Lilith señaló con la cabeza hacia el cielo.
– Pero… pero… -dijo Enea casi sin habla- son demasiadas y muy grandes para ser fragmentos de la Simanu…
– No lo has entendido… La Simanu sólo es uno de esos bólidos -dijo Lilith sin apartar la mirada del cielo-, ha reentrado en la atmósfera. Los ángeles están cayendo…
Divisaron también a varios objetos voladores humeantes, aunque no incandescentes, perderse en el horizonte.
– Esas deben ser cápsulas de salvamento -dijo Enea-. Dios mío… entonces, están… todas han… ¿Cómo es posible?
Al fin, Lilith la miró.
– Los etéreos se han pronunciado.
– Darío, maldita sea, explícame qué está pasando -dijo Julio encolerizado.

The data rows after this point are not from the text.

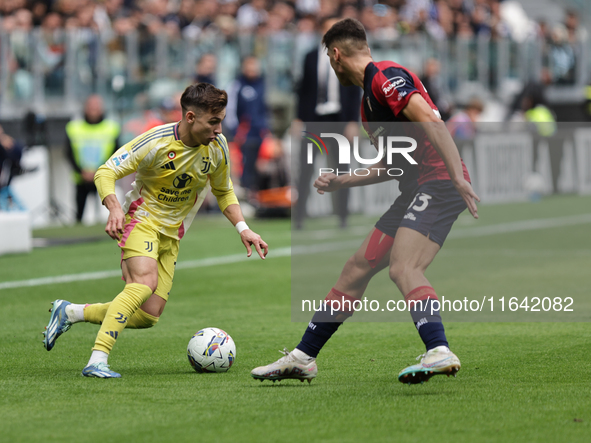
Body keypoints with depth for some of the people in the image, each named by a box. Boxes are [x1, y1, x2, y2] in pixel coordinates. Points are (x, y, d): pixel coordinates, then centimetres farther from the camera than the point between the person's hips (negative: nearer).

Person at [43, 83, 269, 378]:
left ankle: (69, 312, 16)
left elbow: (223, 192, 13)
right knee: (145, 282, -33)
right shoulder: (156, 142, -20)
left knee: (148, 316, -2)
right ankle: (97, 361, -34)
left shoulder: (217, 147, -4)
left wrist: (243, 229, 0)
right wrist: (114, 207, -35)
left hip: (172, 233, 6)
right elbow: (105, 173, -17)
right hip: (142, 218, -6)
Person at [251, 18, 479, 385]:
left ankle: (439, 352, -43)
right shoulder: (369, 100, 22)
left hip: (439, 182, -10)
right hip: (417, 189, 10)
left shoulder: (385, 76, -11)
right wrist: (342, 182, 25)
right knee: (358, 268, 12)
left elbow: (429, 120, -23)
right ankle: (302, 358, 20)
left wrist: (458, 177, -30)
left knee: (403, 268, -28)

– Lo ignoro, señor -dijo el holograma de Darío-, sencillamente no podemos comunicar con Tierra B, y las sondas no muestran contacto visual con la Oberón. Creemos que…

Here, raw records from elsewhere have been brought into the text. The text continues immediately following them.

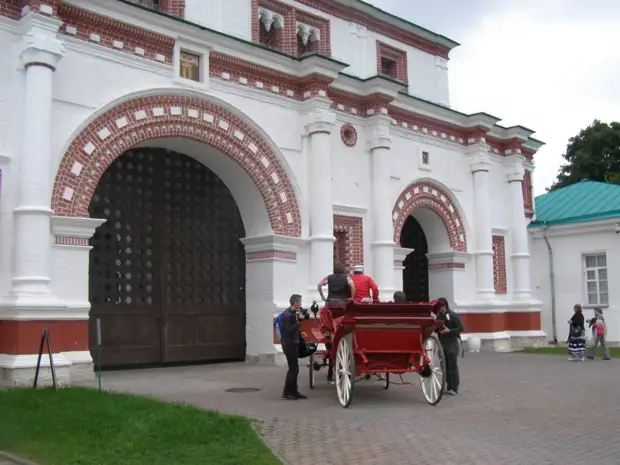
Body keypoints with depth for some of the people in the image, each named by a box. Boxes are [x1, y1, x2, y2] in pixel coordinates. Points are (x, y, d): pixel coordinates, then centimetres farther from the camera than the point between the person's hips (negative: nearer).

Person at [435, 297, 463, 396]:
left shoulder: (453, 316, -10)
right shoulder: (439, 316, 10)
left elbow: (461, 328, -13)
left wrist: (449, 330, -21)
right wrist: (437, 329, -3)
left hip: (452, 344, -7)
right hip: (442, 344, 7)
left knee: (452, 366, -3)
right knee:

La imagen de Darío se transformó bruscamente, durante unos segundos, en un texto.
– …entre otras anomalías. ¿Se encuentra bien, señor? -dijo Darío al ver la cara que tenía Julio. Este se quedó unos instantes paralizado. A continuación comenzó a dar órdenes a toda velocidad.
– Nuestras instalaciones de reserva, las que usamos para viajar al caos… destrúyelas, ¿me oyes? Destrúyelas ahora mismo, así como todo nexo que podamos tener con Tierra B. Y que de allí no entre ni salga nada ni nadie…
– Pero…
– ¡Hazlo maldito imbécil! ¡Que de allí no salga ni entre nadie, y haz que se deshagan de cualquier hijo de perra que intente saltar a un universo que no esté en nuestra red. ¡Cuarentena! ¡Asepsia total! ¡Ahora!